祖父の事

私の祖父は「京山」と言うブランド名で京竿づくりをして居りました、祇園で生まれて育った明治生まれの頑固で偏屈でしたが若い時から器用な人で作った竿は評判が良かったそうです。戦前迄竿づくりをして居りましたが、やがて材料の良いものが無くなり止めて終ったということです。祖父の作っていた竿は仕舞いが短いものも多く長さ一間半の竿でも1本の長さは23~24cm位です何故そんなに短いのかと言うと京都の旦那衆が今から釣りに行きますと言う格好では無く、着物の袂にそっと忍ばせて鴨川にじゃこ釣りに行くのが粋だったらしくその当時は結構流行りだった様です、竿だけではなく浮子や糸巻きまで凝った物を誂えていたらしく、現在の様に機能重視のゴムの浮子留めでは無く、浮子と竹に絹糸を巻き漆で仕上げた浮子留め等は同じ様な色やデザインで統一された物でこんな所にも気を使う心粋が感じられるものですね、糸巻きは鼈甲製の物があるのには私もびっくりしました。
残念ながら手許に祖父の竿はありません、私が最後に祖父の竿を見たのは約50年前京都の大丸百貨店の釣用具店に非売品として置かれていたものです。今でも竿に押された「京」の焼印が目に浮かびます、私は少しでもモノ創りの気持ちを受け継ごうとドメインに21世紀の「京山」と言う事でkyozan21と致しました。

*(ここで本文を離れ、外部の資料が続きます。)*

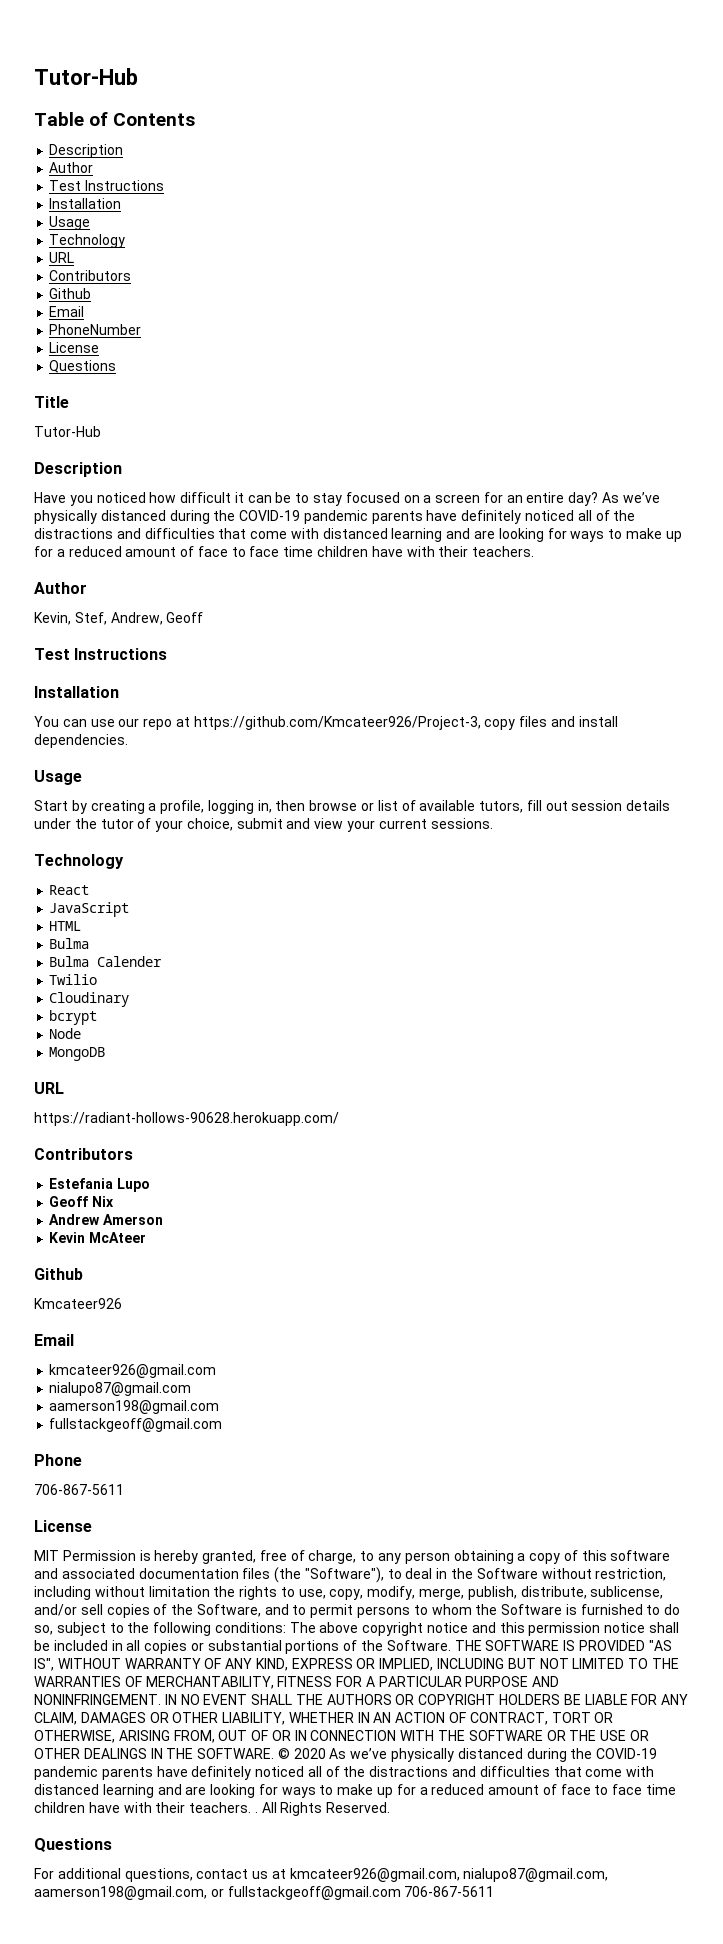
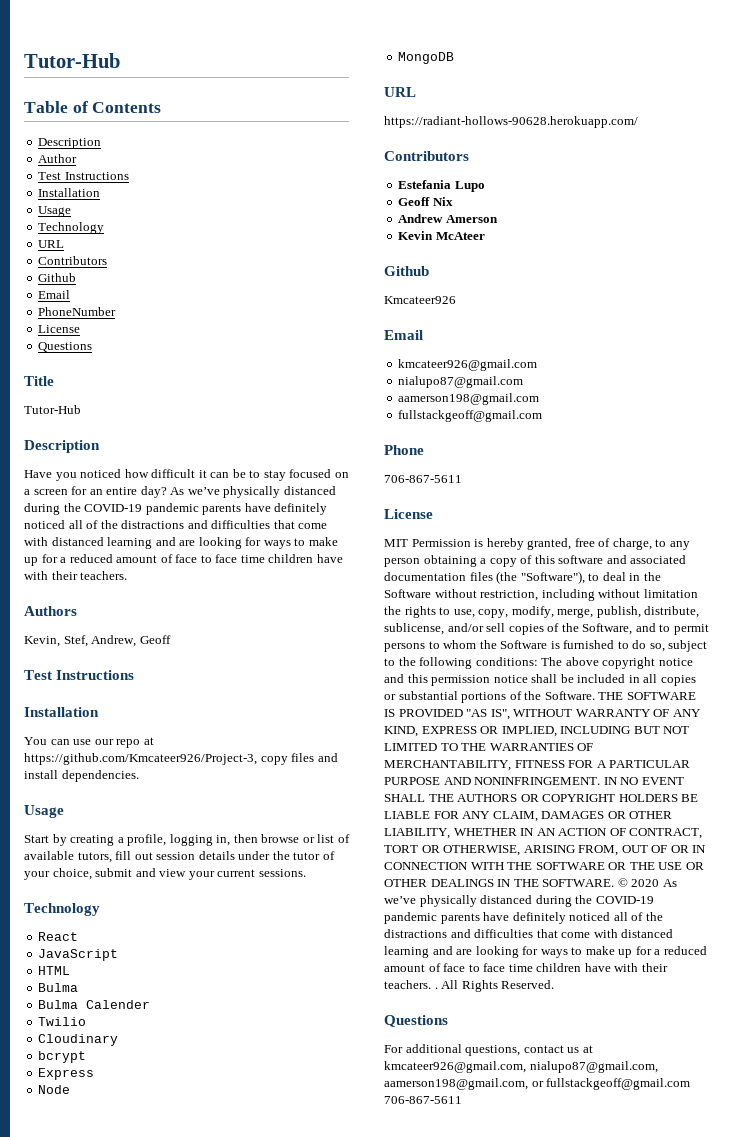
[34,582,87,594] Author -> [24,606,77,616] Authors
(98, 1017) none -> [38,1068,95,1080] // Express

この浮子は軸の中間に穴が開いていて、そこに息を吹き込むとピーと音がします、
浮子が沈むとそこから水が入り小さな音が聞こえるといわれています。
しかし余程耳の良い人でなければ聞こえないと思われますので
イメージで楽しんでいたのでしょう。そのような遊び心が嬉しいですね。

竿の穂先の3本スペアセットです。これだけが残っていました。 これは鼈甲製の糸巻きです。